**What you should do**
Write out every entry again exactly as it stands.
── The data ──
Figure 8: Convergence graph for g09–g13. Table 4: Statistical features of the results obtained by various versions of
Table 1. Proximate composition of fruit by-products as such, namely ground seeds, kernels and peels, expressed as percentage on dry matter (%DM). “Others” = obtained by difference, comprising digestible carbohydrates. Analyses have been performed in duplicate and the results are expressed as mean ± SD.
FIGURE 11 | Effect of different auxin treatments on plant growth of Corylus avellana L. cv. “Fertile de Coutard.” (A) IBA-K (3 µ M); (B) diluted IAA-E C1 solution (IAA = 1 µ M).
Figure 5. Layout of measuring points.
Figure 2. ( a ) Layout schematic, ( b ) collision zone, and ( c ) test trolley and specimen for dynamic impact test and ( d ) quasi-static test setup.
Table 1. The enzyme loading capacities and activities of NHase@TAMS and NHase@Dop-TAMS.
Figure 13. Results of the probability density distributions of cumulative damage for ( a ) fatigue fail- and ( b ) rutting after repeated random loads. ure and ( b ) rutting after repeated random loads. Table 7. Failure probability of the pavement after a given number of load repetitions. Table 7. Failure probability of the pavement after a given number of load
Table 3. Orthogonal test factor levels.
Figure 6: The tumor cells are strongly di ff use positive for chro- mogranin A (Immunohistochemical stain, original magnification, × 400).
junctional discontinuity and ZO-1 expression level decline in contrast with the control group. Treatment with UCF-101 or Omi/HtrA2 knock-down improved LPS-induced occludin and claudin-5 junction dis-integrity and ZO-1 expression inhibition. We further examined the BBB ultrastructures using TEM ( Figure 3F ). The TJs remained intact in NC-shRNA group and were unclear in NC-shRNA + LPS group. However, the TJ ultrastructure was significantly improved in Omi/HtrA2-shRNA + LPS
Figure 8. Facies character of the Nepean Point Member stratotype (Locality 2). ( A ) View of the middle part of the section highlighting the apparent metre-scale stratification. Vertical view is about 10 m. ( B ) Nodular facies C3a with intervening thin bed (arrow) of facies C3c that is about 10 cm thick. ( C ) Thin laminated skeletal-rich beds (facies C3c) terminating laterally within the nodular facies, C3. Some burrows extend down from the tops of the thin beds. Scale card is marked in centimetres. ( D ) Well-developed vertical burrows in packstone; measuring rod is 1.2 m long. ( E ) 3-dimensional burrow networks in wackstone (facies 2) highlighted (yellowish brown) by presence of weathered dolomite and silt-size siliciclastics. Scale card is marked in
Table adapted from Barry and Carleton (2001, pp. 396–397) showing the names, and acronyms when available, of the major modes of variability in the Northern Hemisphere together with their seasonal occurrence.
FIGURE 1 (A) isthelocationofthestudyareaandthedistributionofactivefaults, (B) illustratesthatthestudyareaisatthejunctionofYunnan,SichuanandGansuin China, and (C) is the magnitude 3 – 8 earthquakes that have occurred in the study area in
───
**Response**
Figure 8: Convergence graph for g09–g13. Table 4: Statistical features of the results obtained by various versions of
Table 1. Proximate composition of fruit by-products as such, namely ground seeds, kernels and peels, expressed as percentage on dry matter (%DM). “Others” = obtained by difference, comprising digestible carbohydrates. Analyses have been performed in duplicate and the results are expressed as mean ± SD.
FIGURE 11 | Effect of different auxin treatments on plant growth of Corylus avellana L. cv. “Fertile de Coutard.” (A) IBA-K (3 µ M); (B) diluted IAA-E C1 solution (IAA = 1 µ M).
Figure 5. Layout of measuring points.
Figure 2. ( a ) Layout schematic, ( b ) collision zone, and ( c ) test trolley and specimen for dynamic impact test and ( d ) quasi-static test setup.
Table 1. The enzyme loading capacities and activities of NHase@TAMS and NHase@Dop-TAMS.
Figure 13. Results of the probability density distributions of cumulative damage for ( a ) fatigue fail- and ( b ) rutting after repeated random loads. ure and ( b ) rutting after repeated random loads. Table 7. Failure probability of the pavement after a given number of load repetitions. Table 7. Failure probability of the pavement after a given number of load
Table 3. Orthogonal test factor levels.
Figure 6: The tumor cells are strongly di ff use positive for chro- mogranin A (Immunohistochemical stain, original magnification, × 400).
junctional discontinuity and ZO-1 expression level decline in contrast with the control group. Treatment with UCF-101 or Omi/HtrA2 knock-down improved LPS-induced occludin and claudin-5 junction dis-integrity and ZO-1 expression inhibition. We further examined the BBB ultrastructures using TEM ( Figure 3F ). The TJs remained intact in NC-shRNA group and were unclear in NC-shRNA + LPS group. However, the TJ ultrastructure was significantly improved in Omi/HtrA2-shRNA + LPS
Figure 8. Facies character of the Nepean Point Member stratotype (Locality 2). ( A ) View of the middle part of the section highlighting the apparent metre-scale stratification. Vertical view is about 10 m. ( B ) Nodular facies C3a with intervening thin bed (arrow) of facies C3c that is about 10 cm thick. ( C ) Thin laminated skeletal-rich beds (facies C3c) terminating laterally within the nodular facies, C3. Some burrows extend down from the tops of the thin beds. Scale card is marked in centimetres. ( D ) Well-developed vertical burrows in packstone; measuring rod is 1.2 m long. ( E ) 3-dimensional burrow networks in wackstone (facies 2) highlighted (yellowish brown) by presence of weathered dolomite and silt-size siliciclastics. Scale card is marked in
Table adapted from Barry and Carleton (2001, pp. 396–397) showing the names, and acronyms when available, of the major modes of variability in the Northern Hemisphere together with their seasonal occurrence.
FIGURE 1 (A) isthelocationofthestudyareaandthedistributionofactivefaults, (B) illustratesthatthestudyareaisatthejunctionofYunnan,SichuanandGansuin China, and (C) is the magnitude 3 – 8 earthquakes that have occurred in the study area in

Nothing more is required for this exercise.